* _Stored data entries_
^^^^^^^^^^^^^^^^
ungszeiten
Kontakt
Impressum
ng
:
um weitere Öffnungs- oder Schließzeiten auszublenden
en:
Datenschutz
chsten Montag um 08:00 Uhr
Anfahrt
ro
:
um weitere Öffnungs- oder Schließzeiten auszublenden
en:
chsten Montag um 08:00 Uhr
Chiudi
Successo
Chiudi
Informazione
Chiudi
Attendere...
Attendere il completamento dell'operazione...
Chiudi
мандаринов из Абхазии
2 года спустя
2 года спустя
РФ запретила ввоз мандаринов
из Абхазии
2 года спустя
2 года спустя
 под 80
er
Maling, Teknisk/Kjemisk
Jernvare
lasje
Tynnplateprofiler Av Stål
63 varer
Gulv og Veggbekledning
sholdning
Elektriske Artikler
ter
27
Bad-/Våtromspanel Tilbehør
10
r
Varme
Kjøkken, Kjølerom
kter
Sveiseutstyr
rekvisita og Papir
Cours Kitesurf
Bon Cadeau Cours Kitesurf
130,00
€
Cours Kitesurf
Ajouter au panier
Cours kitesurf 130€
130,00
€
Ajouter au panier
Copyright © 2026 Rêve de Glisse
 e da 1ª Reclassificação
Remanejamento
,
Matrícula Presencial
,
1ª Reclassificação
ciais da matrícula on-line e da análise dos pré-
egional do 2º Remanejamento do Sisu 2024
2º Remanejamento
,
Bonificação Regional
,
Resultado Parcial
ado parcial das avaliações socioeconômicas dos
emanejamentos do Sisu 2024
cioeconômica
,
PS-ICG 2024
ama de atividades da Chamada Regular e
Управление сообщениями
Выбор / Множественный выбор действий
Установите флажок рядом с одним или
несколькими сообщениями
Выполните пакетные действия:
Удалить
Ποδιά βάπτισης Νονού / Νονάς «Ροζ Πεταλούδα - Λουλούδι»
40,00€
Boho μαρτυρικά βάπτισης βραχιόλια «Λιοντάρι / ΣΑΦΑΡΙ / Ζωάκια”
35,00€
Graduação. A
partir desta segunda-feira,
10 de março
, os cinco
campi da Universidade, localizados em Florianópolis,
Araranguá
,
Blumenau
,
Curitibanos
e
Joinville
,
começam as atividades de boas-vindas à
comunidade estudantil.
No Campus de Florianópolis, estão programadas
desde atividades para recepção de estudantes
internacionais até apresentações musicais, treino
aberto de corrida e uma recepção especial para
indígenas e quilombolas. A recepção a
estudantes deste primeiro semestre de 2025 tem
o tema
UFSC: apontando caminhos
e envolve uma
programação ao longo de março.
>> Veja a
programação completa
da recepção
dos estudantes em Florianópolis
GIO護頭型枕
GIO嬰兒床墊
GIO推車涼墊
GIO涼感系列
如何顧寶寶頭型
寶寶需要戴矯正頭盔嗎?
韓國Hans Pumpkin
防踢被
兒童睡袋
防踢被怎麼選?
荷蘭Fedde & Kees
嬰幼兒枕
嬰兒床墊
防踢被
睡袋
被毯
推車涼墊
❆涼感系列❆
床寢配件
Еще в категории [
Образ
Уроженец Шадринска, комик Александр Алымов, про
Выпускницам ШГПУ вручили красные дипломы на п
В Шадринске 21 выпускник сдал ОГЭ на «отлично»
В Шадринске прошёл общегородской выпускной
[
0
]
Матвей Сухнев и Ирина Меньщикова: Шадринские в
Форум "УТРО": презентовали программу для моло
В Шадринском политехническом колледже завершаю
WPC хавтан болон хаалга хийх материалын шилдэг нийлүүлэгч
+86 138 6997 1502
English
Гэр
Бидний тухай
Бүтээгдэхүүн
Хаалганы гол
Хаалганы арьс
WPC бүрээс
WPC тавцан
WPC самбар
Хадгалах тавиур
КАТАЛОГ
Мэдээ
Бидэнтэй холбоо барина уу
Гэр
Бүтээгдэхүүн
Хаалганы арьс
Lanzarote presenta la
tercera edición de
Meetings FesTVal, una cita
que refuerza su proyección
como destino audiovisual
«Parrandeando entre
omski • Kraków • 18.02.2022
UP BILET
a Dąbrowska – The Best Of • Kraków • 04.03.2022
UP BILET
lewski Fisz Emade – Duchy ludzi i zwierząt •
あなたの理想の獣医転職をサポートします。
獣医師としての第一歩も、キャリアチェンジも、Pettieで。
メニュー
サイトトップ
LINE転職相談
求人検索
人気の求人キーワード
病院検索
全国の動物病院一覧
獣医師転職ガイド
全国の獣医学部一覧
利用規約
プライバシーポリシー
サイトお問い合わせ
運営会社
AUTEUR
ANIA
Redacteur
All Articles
^^^^^^^^^^^^^^^^
* _WORK TO COMPLETE_
Your response should hold the lines from the first line of the entries above through the line with "Еще в категории", each retyped exactly, and nothing else.

* _ANSWER FOR THE TASK_
ungszeiten
Kontakt
Impressum
ng
:
um weitere Öffnungs- oder Schließzeiten auszublenden
en:
Datenschutz
chsten Montag um 08:00 Uhr
Anfahrt
ro
:
um weitere Öffnungs- oder Schließzeiten auszublenden
en:
chsten Montag um 08:00 Uhr
Chiudi
Successo
Chiudi
Informazione
Chiudi
Attendere...
Attendere il completamento dell'operazione...
Chiudi
мандаринов из Абхазии
2 года спустя
2 года спустя
РФ запретила ввоз мандаринов
из Абхазии
2 года спустя
2 года спустя
 под 80
er
Maling, Teknisk/Kjemisk
Jernvare
lasje
Tynnplateprofiler Av Stål
63 varer
Gulv og Veggbekledning
sholdning
Elektriske Artikler
ter
27
Bad-/Våtromspanel Tilbehør
10
r
Varme
Kjøkken, Kjølerom
kter
Sveiseutstyr
rekvisita og Papir
Cours Kitesurf
Bon Cadeau Cours Kitesurf
130,00
€
Cours Kitesurf
Ajouter au panier
Cours kitesurf 130€
130,00
€
Ajouter au panier
Copyright © 2026 Rêve de Glisse
 e da 1ª Reclassificação
Remanejamento
,
Matrícula Presencial
,
1ª Reclassificação
ciais da matrícula on-line e da análise dos pré-
egional do 2º Remanejamento do Sisu 2024
2º Remanejamento
,
Bonificação Regional
,
Resultado Parcial
ado parcial das avaliações socioeconômicas dos
emanejamentos do Sisu 2024
cioeconômica
,
PS-ICG 2024
ama de atividades da Chamada Regular e
Управление сообщениями
Выбор / Множественный выбор действий
Установите флажок рядом с одним или
несколькими сообщениями
Выполните пакетные действия:
Удалить
Ποδιά βάπτισης Νονού / Νονάς «Ροζ Πεταλούδα - Λουλούδι»
40,00€
Boho μαρτυρικά βάπτισης βραχιόλια «Λιοντάρι / ΣΑΦΑΡΙ / Ζωάκια”
35,00€
Graduação. A
partir desta segunda-feira,
10 de março
, os cinco
campi da Universidade, localizados em Florianópolis,
Araranguá
,
Blumenau
,
Curitibanos
e
Joinville
,
começam as atividades de boas-vindas à
comunidade estudantil.
No Campus de Florianópolis, estão programadas
desde atividades para recepção de estudantes
internacionais até apresentações musicais, treino
aberto de corrida e uma recepção especial para
indígenas e quilombolas. A recepção a
estudantes deste primeiro semestre de 2025 tem
o tema
UFSC: apontando caminhos
e envolve uma
programação ao longo de março.
>> Veja a
programação completa
da recepção
dos estudantes em Florianópolis
GIO護頭型枕
GIO嬰兒床墊
GIO推車涼墊
GIO涼感系列
如何顧寶寶頭型
寶寶需要戴矯正頭盔嗎?
韓國Hans Pumpkin
防踢被
兒童睡袋
防踢被怎麼選?
荷蘭Fedde & Kees
嬰幼兒枕
嬰兒床墊
防踢被
睡袋
被毯
推車涼墊
❆涼感系列❆
床寢配件
Еще в категории [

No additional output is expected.